Chris' Daily Diary 5: Three Women
Chris Fujiwara's latest blog - today he tells us about meeting the filmmakers at EIFF 2012
Now my days at EIFF are measured out in Q&As. Yesterday evening I moderated three extremely enjoyable sessions with visiting filmmakers.
Mania Akbari, an Iranian filmmaker and actor (Abbas Kiarostami’s 10) now living in London, came to EIFF to present her beautiful One.Two.One. With the aid of two local interpreters, she told the appreciative audience at the Cameo about the importance of the face in Iranian culture, where for women who must appear in public with their bodies otherwise veiled, the face becomes the part of the body where all expressiveness is invested.

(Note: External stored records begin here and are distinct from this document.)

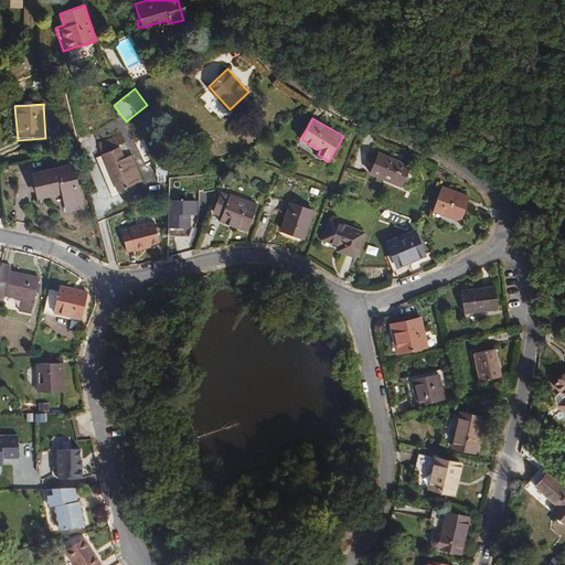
[(121,131),(116,134),(100,140),(98,141),(103,151),(99,153),(115,191),(136,182),(142,180),(131,152),(125,155),(120,146),(127,144),(121,131)]
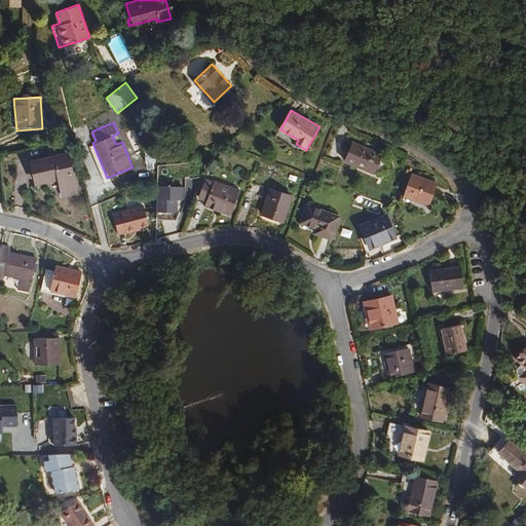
[(373,174),(380,155),(350,144),(343,163),(373,174)]
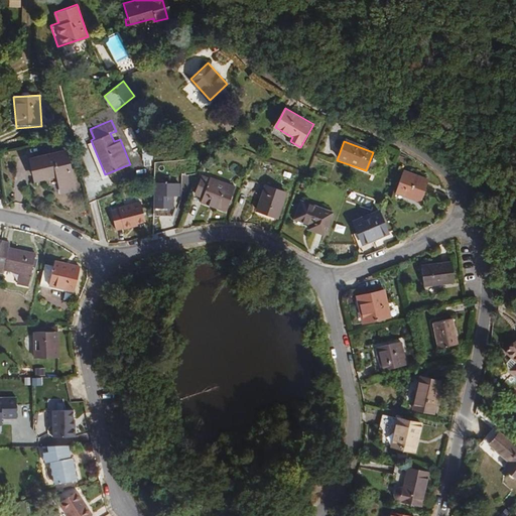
[(65,151),(61,152),(28,160),(33,179),(53,174),(57,189),(74,185),(65,151)]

The questions from the audience were very precise, showing their attentiveness to details of mise en scène and gesture and testifying to the power of Mania’s passionate and meticulous work.
For Katarzyna Klimkiewicz’s stylish Flying Blind, the Polish filmmaker was joined by one of the stars, Najib Oudghiri, and Alison Sterling, the British producer. Alison recounted how while searching for a director who could bring “a European style” to a Bristol-set story of love and suspense, she discovered Klimkiewicz by way of an award-winning short film. Flying Blind was made under the microbudget initiative iFeatures and bodes well both for the initiative and for the future career of Klimkiewicz, whose direction is vigorous, poised and sustained. You can read our interview with Katarzyna here.

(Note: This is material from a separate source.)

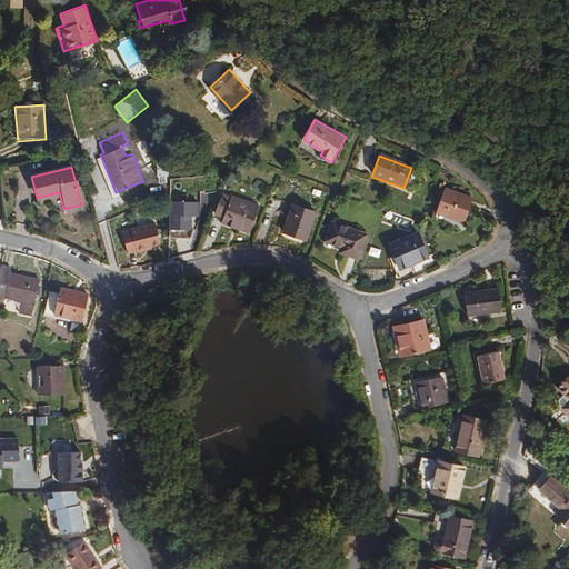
[(465,222),(473,199),(446,188),(436,211),(465,222)]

Taiwanese director DJ Chen, fresh from the airport, came with her Young Dudes, an atmospheric, very trippy film about young people facing the impending apocalypse. I admitted at the start of the Q&A that I had a less than clear idea what the film, which I’d seen three months earlier at its world premiere in Hong Kong, was supposed to be about. The director didn’t seem to mind. Her talk, half in English half in interpreted Chinese, was fuelled by cheerful nervous energy. Turns out Young Dudes will open on 18 to 20 screens in Taiwan on 31 August. There is hope for the world.